A próxima reunião do grupo de trabalho para a criação do SMDC no município está marcada para 20 de outubro. A intenção é que a lei de criação do Sistema e do Procon seja aprovada e sancionada até o final deste ano.

SAIBA MAIS

Sistema Municipal de Defesa do Consumidor (SMDC)

Instituído pelo Código de Defesa do Consumidor (Lei n.º 8.078, de 11 de setembro de 1990), é composto pela Coordenadoria Municipal de Defesa do Consumidor (PROCON) e pelo Conselho Municipal de Defesa do Consumidor (CONDECON).

Coordenadoria Municipal de Defesa do Consumidor (PROCON)

Responsável pelo assessoramento na formulação, planejamento, elaboração, proposição e execução da política do Sistema Municipal de Proteção e Defesa do Consumidor (SMDC). Também recebe, avalia e encaminha consultas, denúncias e sugestões, prestando orientação permanente aos consumidores sobre seus direitos e garantias. Acompanha o andamento das denúncias recebidas, encaminhando à assistência judiciária e/ou ao Ministério Público, as situações não resolvidas administrativamente.

Conselho Municipal de Defesa do Consumidor (CONDECON)

Sua principal atribuição é gerir o Fundo Municipal de Defesa dos Direitos Difusos (FMDD), destinando os recursos para projetos e programas de educação, proteção e defesa do consumidor. Composto por representantes do Poder Público e entidades representativas de fornecedores e consumidores.

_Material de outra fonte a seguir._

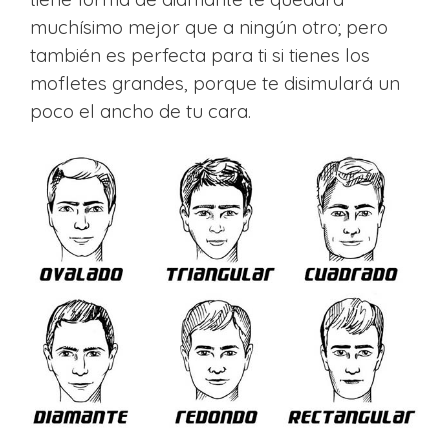
muchísimo mejor que a ningún otro; pero
también es perfecta para ti si tienes los
mofletes grandes, porque te disimulará un
poco el ancho de tu cara.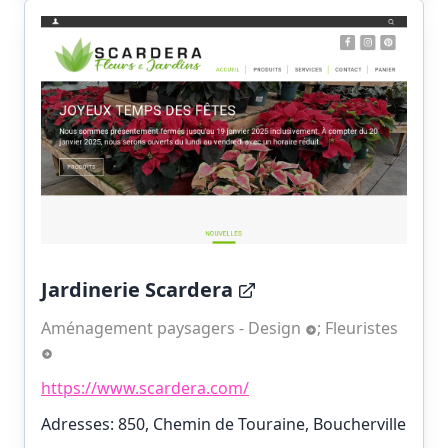
Jardinerie Scardera
Aménagement paysagers - Design
;
Fleuristes
https://www.scardera.com/
Adresses: 850, Chemin de Touraine, Boucherville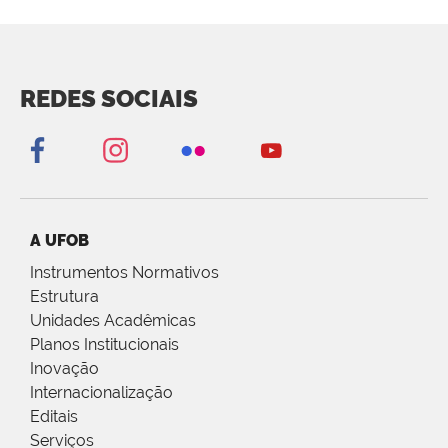
REDES SOCIAIS
A UFOB
Instrumentos Normativos
Estrutura
Unidades Acadêmicas
Planos Institucionais
Inovação
Internacionalização
Editais
Serviços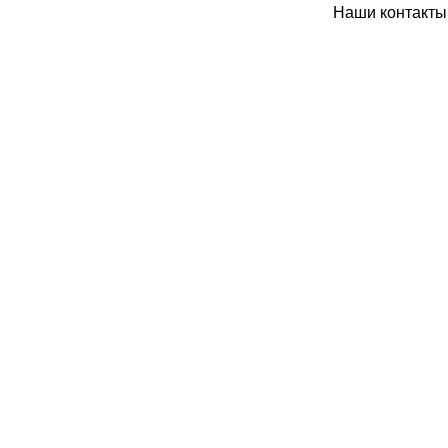
Наши контакты: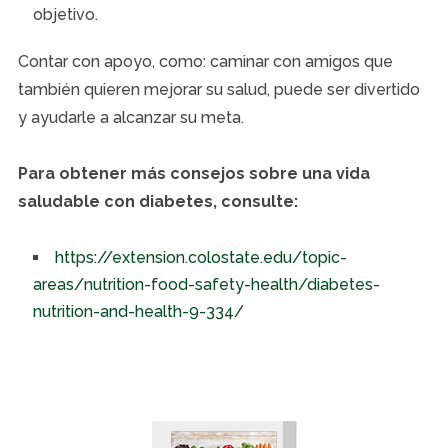
objetivo.
Contar con apoyo, como: caminar con amigos que
también quieren mejorar su salud, puede ser divertido
y ayudarle a alcanzar su meta.
Para obtener más consejos sobre una vida
saludable con diabetes, consulte:
https://extension.colostate.edu/topic-
areas/nutrition-food-safety-health/diabetes-
nutrition-and-health-9-334/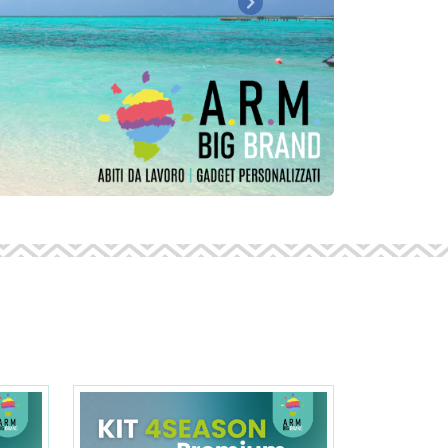
Prossimo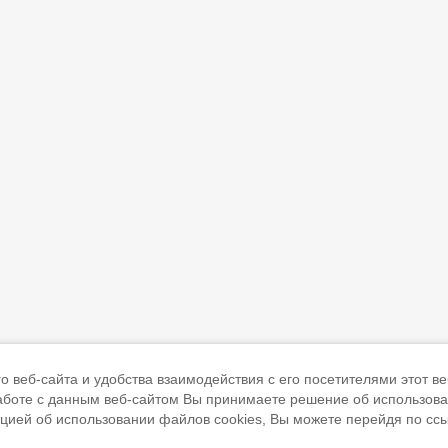
 веб-сайта и удобства взаимодействия с его посетителями этот ве
работе с данным веб-сайтом Вы принимаете решение об использов
ацией об использовании файлов cookies, Вы можете перейдя по сс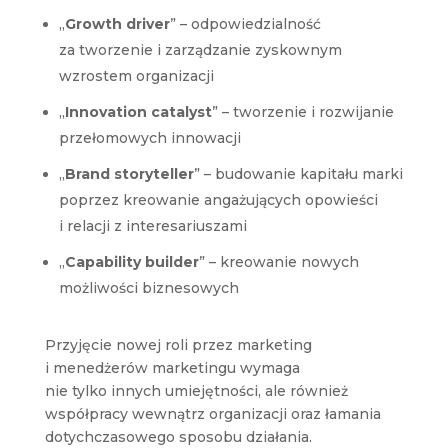
„
Growth driver
” – odpowiedzialność
za tworzenie i zarządzanie zyskownym
wzrostem organizacji
„
Innovation catalyst
” – tworzenie i rozwijanie
przełomowych innowacji
„
Brand storyteller
” – budowanie kapitału marki
poprzez kreowanie angażujących opowieści
i relacji z interesariuszami
„
Capability builder
” – kreowanie nowych
możliwości biznesowych
Przyjęcie nowej roli przez marketing
i menedżerów marketingu wymaga
nie tylko innych umiejętności, ale również
współpracy wewnątrz organizacji oraz łamania
dotychczasowego sposobu działania.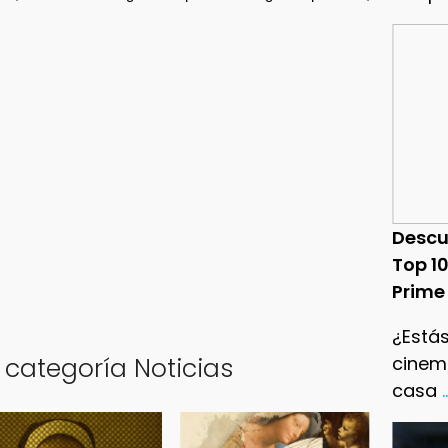
Descu
Top 1
Prime
¿Estás
 categoría Noticias
cinema
casa
.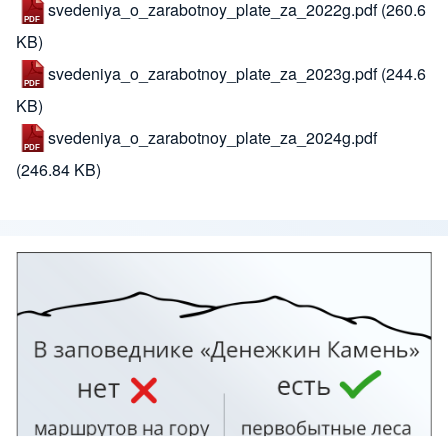
svedeniya_o_zarabotnoy_plate_za_2022g.pdf
(260.6
KB)
svedeniya_o_zarabotnoy_plate_za_2023g.pdf
(244.6
KB)
svedeniya_o_zarabotnoy_plate_za_2024g.pdf
(246.84 KB)
Изображение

Fundo Municipal de Defesa dos Direitos Difusos – FMDD

Gerido e gerenciado por um Conselho Gestor composto por membros do Conselho Municipal de Defesa do Consumidor, tem o objetivo de ressarcir e prevenir danos causados à coletividade relativos ao meio ambiente, ao consumidor, bem como a bens e direitos de valor artístico, estético, histórico, turístico e paisagístico ou qualquer outro interesse difuso ou coletivo no Território Municipal. Seus recursos são aplicados na recuperação de bens lesados, promoção de eventos educativos e científicos e edição de material informativo relacionado à natureza da infração ou do dano causado, custeio de exames periciais, estudos e trabalhos técnicos necessários apuração de fato ofensivo ao interesse difuso ou coletivo. Seus recursos advêm de condenações judiciais, dos valores destinados ao município em virtude da aplicação da multas, transferências orçamentárias provenientes de outras entidades públicas ou privadas, rendimentos decorrentes de depósitos bancários e aplicações financeira, doações de pessoas físicas e jurídicas nacionais e estrangeiras.